===== ENTRIES SHOWN
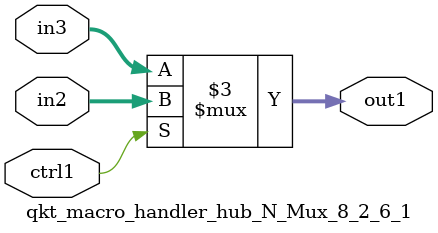
<source format=v>

`timescale 1ps / 1ps


module qkt_macro_handler_hub_N_Mux_8_2_6_1( in3, in2, ctrl1, out1 );

    input [7:0] in3;
    input [7:0] in2;
    input ctrl1;
    output [7:0] out1;
    reg [7:0] out1;

    
    // rtl_process:qkt_macro_handler_hub_N_Mux_8_2_6_1/qkt_macro_handler_hub_N_Mux_8_2_6_1_thread_1
    always @*
      begin : qkt_macro_handler_hub_N_Mux_8_2_6_1_thread_1
        case (ctrl1) 
          1'b1: 
            begin
              out1 = in2;
            end
          default: 
            begin
              out1 = in3;
            end
        endcase
      end

endmodule


</source>
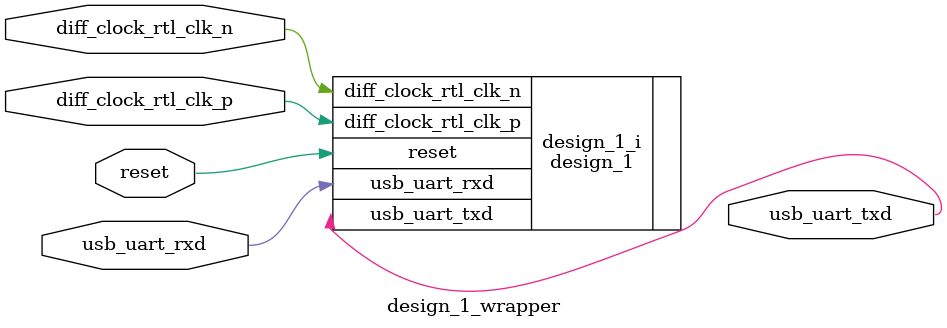
<source format=v>
`timescale 1 ps / 1 ps

module design_1_wrapper
   (diff_clock_rtl_clk_n,
    diff_clock_rtl_clk_p,
    reset,
    usb_uart_rxd,
    usb_uart_txd);
  input diff_clock_rtl_clk_n;
  input diff_clock_rtl_clk_p;
  input reset;
  input usb_uart_rxd;
  output usb_uart_txd;

  wire diff_clock_rtl_clk_n;
  wire diff_clock_rtl_clk_p;
  wire reset;
  wire usb_uart_rxd;
  wire usb_uart_txd;

  design_1 design_1_i
       (.diff_clock_rtl_clk_n(diff_clock_rtl_clk_n),
        .diff_clock_rtl_clk_p(diff_clock_rtl_clk_p),
        .reset(reset),
        .usb_uart_rxd(usb_uart_rxd),
        .usb_uart_txd(usb_uart_txd));
endmodule

</source>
==========
DESCRIPTION OF THE TASK:
Where a line in the listing holds the string "reset", include it in the count, then report the total alone.

EXPECTED OUTPUT:
4